Il était donc une fois, lors d’une semaine hors du temps de l’été, une assemblée de penseurs hors du monde qui ont réfléchi à une autobiographie endormie dans un des salons du château et à la manière très réelle au contraire d’ancrer le récit de vie dans le politique. Parce que finalement, c’est bien de démocratie dont il s’est agi.

Comment faire reconnaître par les institutions le récit de l’expérience professionnelle comme autoformation qualifiante en y décryptant les savoirs du vécu ? Comment amener des adultes en formation à s’autoformer par l’histoire de leur parcours de vie ? Comment traduire les savoirs experts des narrations des soignants qui les autoriseraient à remettre en question l’institution qui ne les respecte pas ?

Comment, dans un programme d’accompagnement en formation, formaliser ce qui émerge de ces récits d’expérience à l’insu des narrateurs ? Comment accéder à l’émergence d’un discours sur un savoir issu d’un récit sans le concevoir a priori et donc le détruire ? Comment croiser les disciplines, les typologies textuelles, les grilles de la psychologie de l’éducation et celles de la sociologie de la formation pour nouer l’intersubjectivité ?

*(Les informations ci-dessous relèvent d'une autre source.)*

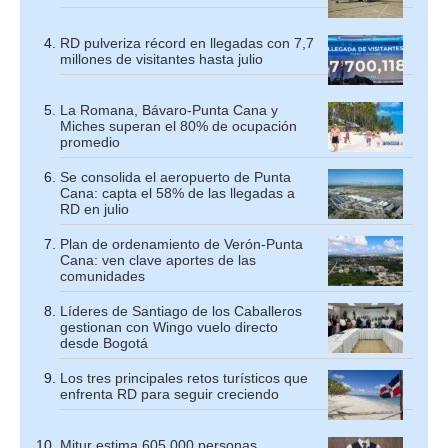
RD pulveriza récord en llegadas con 7,7
millones de visitantes hasta julio
La Romana, Bávaro-Punta Cana y
Miches superan el 80% de ocupación
promedio
Se consolida el aeropuerto de Punta
Cana: capta el 58% de las llegadas a
RD en julio
Plan de ordenamiento de Verón-Punta
Cana: ven clave aportes de las
comunidades
Líderes de Santiago de los Caballeros
gestionan con Wingo vuelo directo
desde Bogotá
Los tres principales retos turísticos que
enfrenta RD para seguir creciendo
Mitur estima 605,000 personas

Si toutes les interventions qui se sont confrontées n’aboutiront sans doute à une synthèse ou à des pistes de recherche possibles que lors de la parution des actes du colloque, il y a déjà eu au cours des échanges des savoirs nouveaux identifiés et notamment grâce aux ateliers expérientiels qui ont été mis en place. Huit groupes de huit personnes ont réuni tous les participants en les faisant travailler au même niveau sous la guidance d’un animateur qui lui-même participait aussi. Il a fallu raconter un moment de perte d’agentivité vécu en rapport avec la santé ou une expérience de vulnérabilité, au groupe qui pouvait réagir pour demander des précisions. Dans un second temps, le narrateur et le groupe ont essayé d’isoler les savoirs expérientiels repérables dans les récits et de décrire la manière dont leur formulation avait pu être acquise. À titre d’exemples l’identification d’alliés, la compétence à calibrer sa communication en fonction des situations ont pu être mises en discours grâce aux interactions avec le groupe. Pour conclure l’atelier expérientiel, chaque groupe a désigné un rapporteur pour la séance plénière.

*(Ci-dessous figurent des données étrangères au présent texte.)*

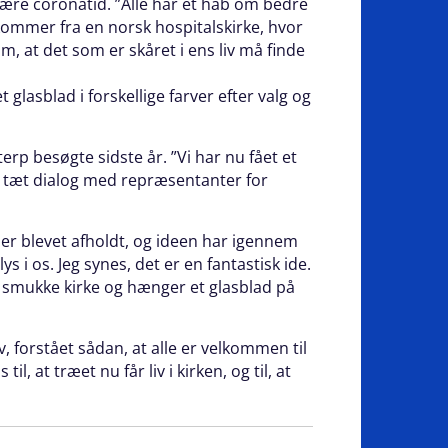
være coronatid. ”Alle har et håb om bedre
t kommer fra en norsk hospitalskirke, hvor
at det som er skåret i ens liv må finde
lasblad i forskellige farver efter valg og
rp besøgte sidste år. ”Vi har nu fået et
 i tæt dialog med repræsentanter for
r er blevet afholdt, og ideen har igennem
 i os. Jeg synes, det er en fantastisk ide.
es smukke kirke og hænger et glasblad på
, forstået sådan, at alle er velkommen til
, at træet nu får liv i kirken, og til, at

Le colloque a donc mis en pratique le contenu des communications scientifiques en faisant vivre ce comment émerge le savoir expérientiel du non-dit et du non-su, dans l’intersubjectivité et grâce à certaines formulations de métadiscours appelées à la rescousse au moment propice.

Au colloque de Cerisy, il y a deux rites qu’Édith Heurgon se charge de garder. La cloche qui appelle aux trois repas et à la reprise des travaux. La séance plénière qui termine les journées avant le dernier repas commun et le départ et durant laquelle les meubles de la bibliothèque où avait lieu la plupart des séances sont déplacés pour former un cercle où la parole circule. Chacun conclut à sa manière et c’est à cet instant que des communautés discursives forgées lors du colloque sont identifiables. Elles ont fait naître le soucis et l’espoir que les recherches scientifiques en cours concourront à faire reconnaître les savoirs expérientiels en formation et en santé en faisant remonter les formulations qu’elles imaginent pour les identifier jusqu’aux instances institutionnelles. Espoir de démocratie et de société meilleure.